Why AI initiatives fail: lessons from practice

Unfortunately, all that glitters is not gold. AI initiatives regularly fail—and often for recognisable reasons. Major pitfalls? Poor data, or no access to the right data. Without good, structured and reliable data, AI remains dumb. The algorithm is only as smart as the information you put into it. And, when working with data, you must remain compliant of course. Data security is therefore an important part of your initiative.

In addition, the possibilities of AI are often overestimated. Companies expect immediate profits or spectacular breakthroughs, whereas in reality it is often a matter of gradual improvements. Think in terms of months rather than weeks, and realise that experimentation, learning and adjustment are part of the process. AI requires a different way of working and thinking. Without support from employees, or without people in your organisation who understand what the technology can (and cannot) do, it will remain a toy for the IT department. But that's not enough. AI requires collaboration between IT and ‘the business’/operations. In conversations with various logistic service providers, one thing is always emphasised: AI only really works when it is embedded in the broader context of your organisation, including change management and process intelligence.

 

What will be the first step? Just begin!

The first step does not have to be big. In fact, it should be small. Do not wait for the perfect solution or the ultimate plan. As Pieter Zwart of Coolblue aptly puts it: “Just do it.”  Start with a specific problem in your organisation that you encounter on a daily basis.

Give a small, multidisciplinary team space, experiment, fail and learn. In logistics, in particular, learning by doing works as there is enormous pressure to improve every single day. And perhaps even more importantly: bring in new, fresh minds.
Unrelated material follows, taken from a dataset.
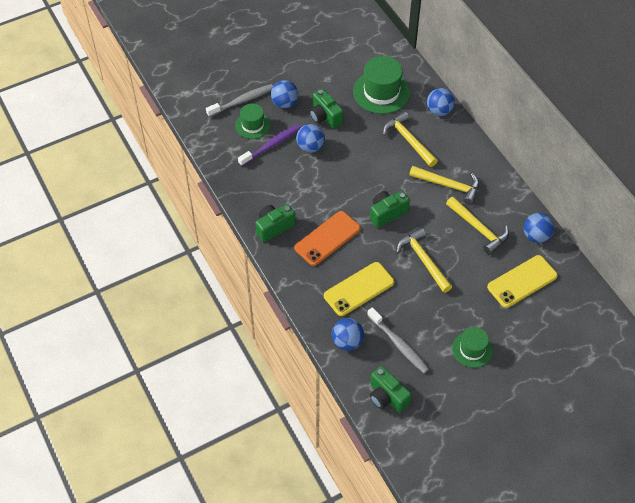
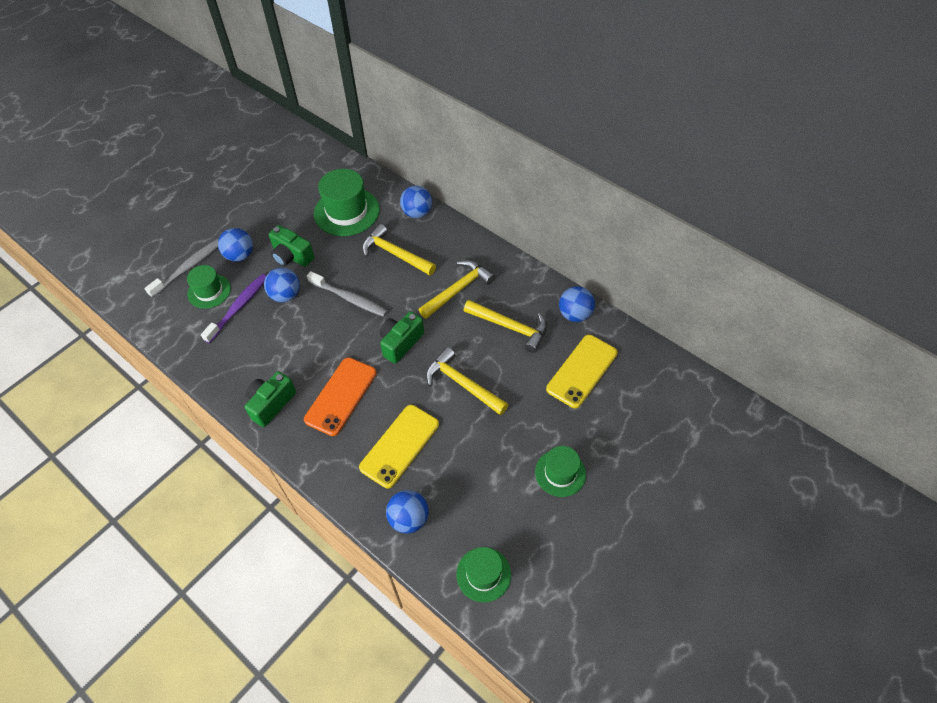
camera: 20 degrees left, 0 degrees up
(387, 397) = (483, 574): green camera -> green hat
(399, 344) = (472, 498): grey toothbrush -> grey toothbrush (349, 298)
(448, 186) = (458, 290): yellow hammer -> yellow hammer turned 45 degrees counterclockwise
People who did not grow up with Excel, but who can work with tools such as PowerBI and are familiar with modern programming languages such as Python. Colleagues who think in terms of prompts rather than emails. Who are curious, not afraid of technology, and who look at your processes with a fresh perspective. They do not need to know everything about logistics—they will learn that. But they bring the mindset needed to truly innovate. 

Companies such as IG&H see in practice that it is precisely these small-scale, targeted projects that quickly lead to tangible results—provided that attention is paid to the human factor and the process. It is important not only to introduce the technology, but also to give ‘ownership’ to the employees who work with the processes on a daily basis.

 

AI is not optional, but strategically smart   

For logistic service providers, AI is not a luxury or a fad, but a logical step towards future-proof business operations. Start small, learn quickly, fail smartly, and scale up. The technology is there, the benefits are real, and the urgency is greater than ever. And as Daniëlle van Hout puts it: “Without process intelligence, AI does not deliver the expected results.” AI does not work in a vacuum. It works within your processes, with your people, and at the service of your customers. All you need is the courage to get started. 

This does not start with experienced employees. Students, in particular,  demonstrate how quickly you can create concrete value with a fresh perspective and smart tools. At Breda University of Applied Sciences, for example, Logistics Engineering students already work on practical assignments at the intersection of logistics and data technology in their third year. For example, one student developed an AI-driven forecast model that predicts the number of cargo metres required per day with 86% accuracy. Another student linked systems to create a dashboard that provides insight into the profitability per trip and per customer. And yet another built a cross-selling model that optimised both the layout of the warehouse and turnover. These examples show us: learning by doing works. And students can make a real difference with up-to-date knowledge, creativity and digital skills.